We can see from the output that there is substantial overlap between these two Wald confidence intervals. The results using profile likelihood intervals lead to the same conclusion but are not shown. We can test this more formally. Specifically, we wish to test the null hypothesis that

\[
H_0: \alpha_1 = \alpha_2 \quad \mbox{or equivalently} \quad H_0: \alpha_1 - \alpha_2 = 0,
\]

where $\alpha_1$ is the true value of $\alpha$ for the Lau et al. data, and $\alpha_2$ is the true value of $\alpha$ for the Jackson et al. data. We choose a two-tailed alternative, meaning we are not concerned about the sign of any difference, but simply the magnitude of the difference. That is,

\[
H_1: \alpha_1 \neq \alpha_2 \quad \mbox{or equivalently} \quad H_1: \alpha_1 - \alpha_2 \neq 0.
\]

We test this hypothesis by constructing a test statistic and then computing a P-value under the assumption that the null hypothesis is true. We are interested in the difference between the two population values of $\alpha$. We estimate this by computing the difference in the sample estimates. That is, our estimate of $\alpha_1 - \alpha_2$ is given by $\hat{\alpha}_1 - \hat{\alpha}_2$, where $\hat{\alpha}_1$ and $\hat{\alpha}_2$ are the maximum likelihood estimates based on the survey data. We scale this difference by the estimated standard deviation in the difference, that is, by the standard error of the difference, $\mathrm{se}(\hat{\alpha}_1 - \hat{\alpha}_2)$. We estimate this--to keep the statistical theory to a minimum--as the square root of the sum of the two estimated variances, i.e.

**What you need to do:**
A. List every hypothesis statement written out in the display equations of the hypothesis-testing passage.
B. Answer from the hypothesis-testing passage, one line per question:
(i) Which data does α_2 refer to?
(ii) What kind of alternative hypothesis is chosen?
(iii) How is the standard error of the difference estimated?
C. Pick up the hypothesis-testing passage at the point where it stops and continue it.
The data given after this passage are not needed here.

**Stored data:**
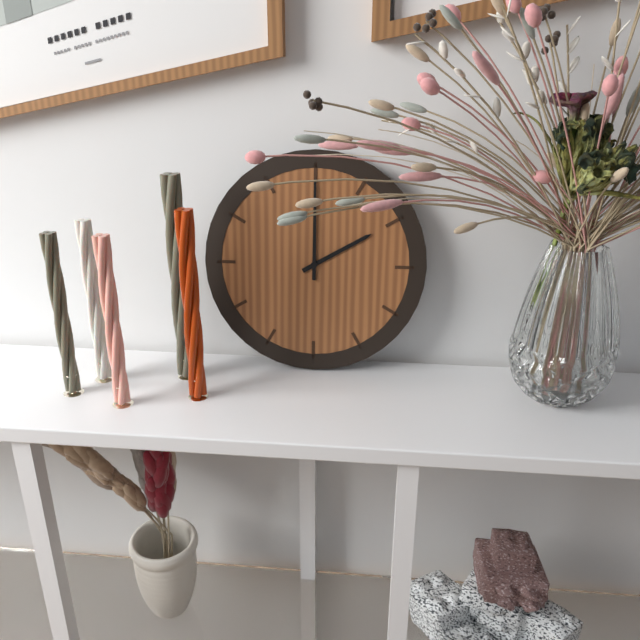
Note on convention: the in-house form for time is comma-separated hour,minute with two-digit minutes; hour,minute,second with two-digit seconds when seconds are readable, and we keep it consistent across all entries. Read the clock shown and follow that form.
2,00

**In response:**
A.
H_0: α_1 = α_2
H_0: α_1 − α_2 = 0
H_1: α_1 ≠ α_2
H_1: α_1 − α_2 ≠ 0

B.
(i) The Jackson et al. data.
(ii) A two-tailed alternative.
(iii) As the square root of the sum of the two estimated variances.

C.
\[
\mathrm{se}(\hat{\alpha}_1 - \hat{\alpha}_2) = \sqrt{\hat{V}(\hat{\alpha}_1) + \hat{V}(\hat{\alpha}_2)}.
\]

Our test statistic is then

\[
Z_0 = \frac{\hat{\alpha}_1 - \hat{\alpha}_2}{\mathrm{se}(\hat{\alpha}_1 - \hat{\alpha}_2)}.
\]

It can be shown that this test statistic follows an approximate normal distribution under the null hypothesis, which means our P-value can be computed by evaluating

\[
P = \Pr(Z > |Z_0|) = 2(1 - \Pr(Z < |Z_0|)).
\]

All this theory has been integrated into a function called `compareSurveys`.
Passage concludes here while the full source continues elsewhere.